#### SELECTED TEXT:
┌──
Spore hosts: PLANETARY DESIGN: Reclaiming Futures
Workshops, screenings, performances, walks, and communal meals by artists, architects, designers, and activists engaged in critical thinking and doing around the role of design in making, unmaking, and remaking worlds.12.00-20.00
Save the Date
all ages welcome
multilingual
Today, many people are experiencing the uneven impacts of climate change, pandemics, wars, market crashes, biodiversity loss, and supply chain disruptions on a global scale. That our planetary future is, at best, uncertain is widely accepted. The concurrent demands for accumulation, security, and resilience projected by those invested in keeping the status quo intact despite ever-intensifying environmental, technical, and political crises, drive a widespread disposition towards design-led innovation and technological fixes.
From smart mines to global logistics corridors and from biomimicry to geoengineering, design is increasingly harnessed to govern not just life, but the planetary environment as well as global and local populations. At the same time, design is seen as capable of addressing intractable problems and building participatory mechanisms and alternative paths forward. A growing number of activists and intellectuals today invest hope in design to foster possibilities for building more just, inclusive, and sustainable futures.
The programming emerges from commissioned projects produced over the last year that explore locally -specific designed realities across different parts of the world, spanning the South/North and urban/rural divide, and that inform of broader planetary conditions. Straddling the poetic and pragmatic, the critical and the speculative, the commissions at once reckon with inherited and continuing injustices while looking ahead to propose futures that are grounded and practicable.
The public program at Spore will follow a conference exploring similar questions that will take place at the ICI Berlin Institute for Cultural Inquiry on October 23-25, 2024. The conference and program together mark the culmination of Governing Through Design, a collaborative research project supported by a Sinergia Grant of the Swiss National Science Foundation.
The detailed program will be announced at a later stage.
└──
#### EXTRACTED ENTRIES:
┌──
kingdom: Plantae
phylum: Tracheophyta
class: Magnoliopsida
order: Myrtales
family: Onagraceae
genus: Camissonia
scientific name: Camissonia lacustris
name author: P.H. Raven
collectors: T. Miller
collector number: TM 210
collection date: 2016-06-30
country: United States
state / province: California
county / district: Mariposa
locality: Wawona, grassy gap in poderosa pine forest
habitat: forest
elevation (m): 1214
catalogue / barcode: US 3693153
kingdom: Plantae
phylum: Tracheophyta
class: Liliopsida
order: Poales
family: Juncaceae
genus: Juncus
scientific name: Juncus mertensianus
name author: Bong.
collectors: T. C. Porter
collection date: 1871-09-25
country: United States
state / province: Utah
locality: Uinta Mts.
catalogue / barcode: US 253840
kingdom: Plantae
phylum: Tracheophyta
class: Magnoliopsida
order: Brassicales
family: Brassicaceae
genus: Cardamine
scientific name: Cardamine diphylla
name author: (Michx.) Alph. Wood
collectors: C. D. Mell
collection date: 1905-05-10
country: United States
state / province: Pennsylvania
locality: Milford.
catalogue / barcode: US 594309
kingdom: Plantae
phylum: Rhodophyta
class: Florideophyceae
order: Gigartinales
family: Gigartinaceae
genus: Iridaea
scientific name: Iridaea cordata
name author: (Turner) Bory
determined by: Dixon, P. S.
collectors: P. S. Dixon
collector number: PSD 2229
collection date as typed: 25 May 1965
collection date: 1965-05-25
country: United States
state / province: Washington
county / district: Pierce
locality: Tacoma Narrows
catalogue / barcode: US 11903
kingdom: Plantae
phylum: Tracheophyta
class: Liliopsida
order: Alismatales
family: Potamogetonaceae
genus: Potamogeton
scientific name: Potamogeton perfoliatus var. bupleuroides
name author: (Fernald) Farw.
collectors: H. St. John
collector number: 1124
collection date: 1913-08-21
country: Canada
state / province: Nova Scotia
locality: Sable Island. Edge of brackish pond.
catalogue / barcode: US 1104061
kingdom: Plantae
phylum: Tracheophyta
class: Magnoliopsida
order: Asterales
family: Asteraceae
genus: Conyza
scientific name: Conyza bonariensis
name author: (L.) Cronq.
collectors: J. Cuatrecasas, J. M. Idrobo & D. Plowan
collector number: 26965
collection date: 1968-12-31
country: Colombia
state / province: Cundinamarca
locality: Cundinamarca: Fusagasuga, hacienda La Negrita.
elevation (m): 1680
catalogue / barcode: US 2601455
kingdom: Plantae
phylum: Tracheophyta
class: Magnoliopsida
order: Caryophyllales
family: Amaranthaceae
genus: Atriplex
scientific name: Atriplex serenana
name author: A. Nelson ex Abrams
└──
#### PARTS OF THE EXERCISE:
(1) In the Planetary Design announcement, on what dates will the conference at the ICI Berlin Institute for Cultural Inquiry take place?
(2) Copy the stretch of the Planetary Design announcement from "The public program" through "a later stage.".
(3) List every kind of activity that the Planetary Design announcement says artists, architects, designers, and activists will offer.

#### EXERCISE SOLUTIONS:
(1) October 23-25, 2024.

(2)
The public program at Spore will follow a conference exploring similar questions that will take place at the ICI Berlin Institute for Cultural Inquiry on October 23-25, 2024. The conference and program together mark the culmination of Governing Through Design, a collaborative research project supported by a Sinergia Grant of the Swiss National Science Foundation.
The detailed program will be announced at a later stage.

(3)
- Workshops
- Screenings
- Performances
- Walks
- Communal meals